Exactly the lines from the one containing "Marssac-sur-Tarn" to the last line of the records, inclusive, are to be transcribed; include no others.

══ Data for review ══

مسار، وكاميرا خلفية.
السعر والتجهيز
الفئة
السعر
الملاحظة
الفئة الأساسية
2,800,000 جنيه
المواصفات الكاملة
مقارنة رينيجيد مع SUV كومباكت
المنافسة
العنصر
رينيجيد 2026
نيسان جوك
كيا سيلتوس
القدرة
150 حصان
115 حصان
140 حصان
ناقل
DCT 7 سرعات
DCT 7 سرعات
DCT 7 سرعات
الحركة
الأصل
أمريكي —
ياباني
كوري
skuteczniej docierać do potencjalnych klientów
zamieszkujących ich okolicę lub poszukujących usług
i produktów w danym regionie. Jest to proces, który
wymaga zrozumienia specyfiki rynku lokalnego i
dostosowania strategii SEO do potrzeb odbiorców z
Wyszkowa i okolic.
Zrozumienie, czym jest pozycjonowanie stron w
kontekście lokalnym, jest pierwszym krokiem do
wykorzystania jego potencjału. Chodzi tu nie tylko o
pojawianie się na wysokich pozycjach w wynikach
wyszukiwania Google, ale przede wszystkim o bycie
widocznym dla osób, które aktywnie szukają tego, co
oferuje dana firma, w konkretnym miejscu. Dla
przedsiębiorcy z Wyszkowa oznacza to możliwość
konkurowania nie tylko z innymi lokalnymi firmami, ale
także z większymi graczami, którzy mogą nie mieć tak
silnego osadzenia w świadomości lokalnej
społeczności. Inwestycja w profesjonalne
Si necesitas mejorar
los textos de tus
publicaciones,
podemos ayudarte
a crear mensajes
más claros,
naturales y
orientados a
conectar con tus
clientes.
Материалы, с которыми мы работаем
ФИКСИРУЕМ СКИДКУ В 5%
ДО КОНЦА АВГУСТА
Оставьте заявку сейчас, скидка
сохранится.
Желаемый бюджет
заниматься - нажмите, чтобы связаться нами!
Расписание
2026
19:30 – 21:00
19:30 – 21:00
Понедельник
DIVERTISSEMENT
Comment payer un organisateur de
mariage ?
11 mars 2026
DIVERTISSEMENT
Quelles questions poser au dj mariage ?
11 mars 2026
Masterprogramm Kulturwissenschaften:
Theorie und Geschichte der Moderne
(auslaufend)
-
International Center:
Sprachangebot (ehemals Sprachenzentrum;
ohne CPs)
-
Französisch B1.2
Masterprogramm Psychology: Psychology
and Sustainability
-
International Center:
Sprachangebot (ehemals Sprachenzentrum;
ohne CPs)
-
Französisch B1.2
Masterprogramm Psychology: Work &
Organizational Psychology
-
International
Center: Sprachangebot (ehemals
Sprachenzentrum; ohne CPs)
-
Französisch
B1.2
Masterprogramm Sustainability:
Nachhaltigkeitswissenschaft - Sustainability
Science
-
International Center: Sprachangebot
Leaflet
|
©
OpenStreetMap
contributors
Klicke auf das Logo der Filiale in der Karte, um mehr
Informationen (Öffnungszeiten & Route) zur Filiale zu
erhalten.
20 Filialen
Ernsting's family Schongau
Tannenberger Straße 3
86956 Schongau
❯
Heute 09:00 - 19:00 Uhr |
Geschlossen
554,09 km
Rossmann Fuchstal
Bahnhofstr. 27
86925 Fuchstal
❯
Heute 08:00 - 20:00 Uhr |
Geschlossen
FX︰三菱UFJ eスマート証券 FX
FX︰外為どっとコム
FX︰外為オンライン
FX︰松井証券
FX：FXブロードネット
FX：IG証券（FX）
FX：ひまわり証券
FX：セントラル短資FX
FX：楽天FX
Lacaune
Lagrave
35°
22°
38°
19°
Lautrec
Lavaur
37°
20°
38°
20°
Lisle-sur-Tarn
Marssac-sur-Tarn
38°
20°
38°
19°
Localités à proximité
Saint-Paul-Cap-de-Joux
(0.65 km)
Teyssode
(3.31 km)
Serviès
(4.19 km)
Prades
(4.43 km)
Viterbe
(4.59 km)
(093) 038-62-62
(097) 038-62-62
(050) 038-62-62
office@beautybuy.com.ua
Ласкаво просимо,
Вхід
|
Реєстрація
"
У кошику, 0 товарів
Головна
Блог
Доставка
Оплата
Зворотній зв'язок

═══

Answer for this exercise.
Marssac-sur-Tarn
38°
20°
38°
19°
Localités à proximité
Saint-Paul-Cap-de-Joux
(0.65 km)
Teyssode
(3.31 km)
Serviès
(4.19 km)
Prades
(4.43 km)
Viterbe
(4.59 km)
(093) 038-62-62
(097) 038-62-62
(050) 038-62-62
office@beautybuy.com.ua
Ласкаво просимо,
Вхід
|
Реєстрація
"
У кошику, 0 товарів
Головна
Блог
Доставка
Оплата
Зворотній зв'язок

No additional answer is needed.